[THE INPUT Boundary: Start]
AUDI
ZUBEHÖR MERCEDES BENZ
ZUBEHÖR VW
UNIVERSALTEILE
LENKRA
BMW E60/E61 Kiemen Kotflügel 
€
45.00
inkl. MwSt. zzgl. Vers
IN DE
[THE INPUT Boundary: End]
# [YOUR OBJECTIVE]
Line by line, retype the records with no changes.

# [OUTPUT OF THE EXERCISE]
AUDI
ZUBEHÖR MERCEDES BENZ
ZUBEHÖR VW
UNIVERSALTEILE
LENKRA
BMW E60/E61 Kiemen Kotflügel 
€
45.00
inkl. MwSt. zzgl. Vers
IN DE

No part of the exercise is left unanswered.